Three games into the season, the southernmost Football Bowl Subdivision team still might as well be playing offense with Canadian football’s three downs instead of American football’s four.
FIU played what might have been its best game in almost two years before losing 42-25 to Pittsburgh on Saturday. Yet one of last year’s worst characteristics, third-down inefficiency, remains an illness the Panthers can’t shake and one that cost them dearly again Saturday.
A 3-for-14 day turning third downs into first downs against Pitt leaves FIU at 10 for 45 (22.2 percent) this season, 124th out of 125 FBS teams. That’s a one spot improvement over 2013, when FIU finished last in the nation.
FIU coach Ron Turner pointed to the Panthers’ third-down problems in the second and third quarters as the turning point from a 16-0 FIU lead to a 26-16 Pitt advantage.
“First down, it seemed like we ran the ball, we got nothing — second-and-10,” Turner said. “If we threw the ball, it was incomplete, so we got nothing. We were faced with long-yardage situations the whole second and third quarter. That was frustrating. That was one of the things we said. We have to stay on schedule. Get positive plays on first down, get it to second-and-medium, second-and-short, and if you get to third down, it’s manageable.”

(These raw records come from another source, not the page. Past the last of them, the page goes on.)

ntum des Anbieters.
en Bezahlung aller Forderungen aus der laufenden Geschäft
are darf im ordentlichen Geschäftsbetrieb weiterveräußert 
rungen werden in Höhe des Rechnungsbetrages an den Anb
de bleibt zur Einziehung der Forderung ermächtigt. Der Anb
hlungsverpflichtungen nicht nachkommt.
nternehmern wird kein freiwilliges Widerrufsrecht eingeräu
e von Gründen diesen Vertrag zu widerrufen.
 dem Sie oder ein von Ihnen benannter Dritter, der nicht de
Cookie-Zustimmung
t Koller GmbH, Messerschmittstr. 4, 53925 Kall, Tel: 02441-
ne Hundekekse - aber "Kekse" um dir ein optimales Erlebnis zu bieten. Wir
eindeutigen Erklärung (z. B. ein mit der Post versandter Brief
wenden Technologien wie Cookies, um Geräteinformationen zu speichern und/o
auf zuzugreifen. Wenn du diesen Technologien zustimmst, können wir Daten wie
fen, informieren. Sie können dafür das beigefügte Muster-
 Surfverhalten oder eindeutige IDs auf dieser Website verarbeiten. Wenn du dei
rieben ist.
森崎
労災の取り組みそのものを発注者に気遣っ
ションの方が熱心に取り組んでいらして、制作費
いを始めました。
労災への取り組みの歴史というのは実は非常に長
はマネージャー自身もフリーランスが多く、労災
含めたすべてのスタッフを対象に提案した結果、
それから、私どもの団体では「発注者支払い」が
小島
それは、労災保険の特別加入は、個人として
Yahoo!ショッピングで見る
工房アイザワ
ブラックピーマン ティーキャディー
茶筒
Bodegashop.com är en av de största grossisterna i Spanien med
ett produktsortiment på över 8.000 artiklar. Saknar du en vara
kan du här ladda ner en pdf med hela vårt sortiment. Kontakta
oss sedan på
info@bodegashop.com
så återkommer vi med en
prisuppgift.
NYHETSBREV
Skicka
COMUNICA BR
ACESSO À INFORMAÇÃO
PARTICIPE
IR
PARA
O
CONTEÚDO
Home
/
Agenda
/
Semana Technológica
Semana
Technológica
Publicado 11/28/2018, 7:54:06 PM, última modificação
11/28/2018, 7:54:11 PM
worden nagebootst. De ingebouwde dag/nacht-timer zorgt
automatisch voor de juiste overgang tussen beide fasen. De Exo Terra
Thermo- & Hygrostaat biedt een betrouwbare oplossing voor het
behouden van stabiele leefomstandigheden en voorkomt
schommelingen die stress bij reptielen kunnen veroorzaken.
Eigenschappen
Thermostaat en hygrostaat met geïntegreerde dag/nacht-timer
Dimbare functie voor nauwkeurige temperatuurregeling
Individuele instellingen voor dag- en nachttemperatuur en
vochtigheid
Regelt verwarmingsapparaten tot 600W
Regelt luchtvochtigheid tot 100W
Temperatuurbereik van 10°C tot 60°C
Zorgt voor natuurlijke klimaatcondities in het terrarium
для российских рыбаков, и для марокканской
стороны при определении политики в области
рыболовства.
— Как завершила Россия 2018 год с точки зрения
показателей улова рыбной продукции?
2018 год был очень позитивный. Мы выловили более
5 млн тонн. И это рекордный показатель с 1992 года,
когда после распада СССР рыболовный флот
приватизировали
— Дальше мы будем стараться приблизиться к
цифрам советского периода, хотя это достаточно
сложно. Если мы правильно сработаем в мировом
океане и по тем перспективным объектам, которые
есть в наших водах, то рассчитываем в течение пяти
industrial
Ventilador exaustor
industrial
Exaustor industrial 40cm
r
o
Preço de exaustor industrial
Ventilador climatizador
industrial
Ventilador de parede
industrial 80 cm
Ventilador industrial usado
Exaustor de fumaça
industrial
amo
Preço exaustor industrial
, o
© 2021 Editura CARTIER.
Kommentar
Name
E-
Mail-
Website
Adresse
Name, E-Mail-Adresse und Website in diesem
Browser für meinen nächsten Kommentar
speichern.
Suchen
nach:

Actually, those two quarters against a wind felt more on the field than in the sweltering stands saw FIU’s only three third-down conversions. But on the other seven third downs, FIU faced third-and-9 from its own 5-yard-line; third-and-15; third-and-42 (two holding penalties and a fumbled snap for a loss of 12 on three first-down plays); third-and-7; third-and-8; third-and-10; and third-and-4.
First down proved to be the problem down last year for FIU, too. But when the season opened with a 1-for-16 night against Bethune-Cookman, distance didn’t seem to be the problem. The only successful third-down conversion came on a third-and-4, after a 6-yard first-down pass. Of the 15 third-down failures, only five were longer than third-and-7.
“Most of it has been third-and-manageable,” Turner said last week. “The whole problem has been us — dropping passes, missed assignments in the running game, missed assignments protection-wise.”
To drive home the oddity of a three-safety game, consider that Pitt and FIU managed three safeties Saturday. Before that game, the most safeties FIU and its opponents combined for during an entire season was three, in 2007.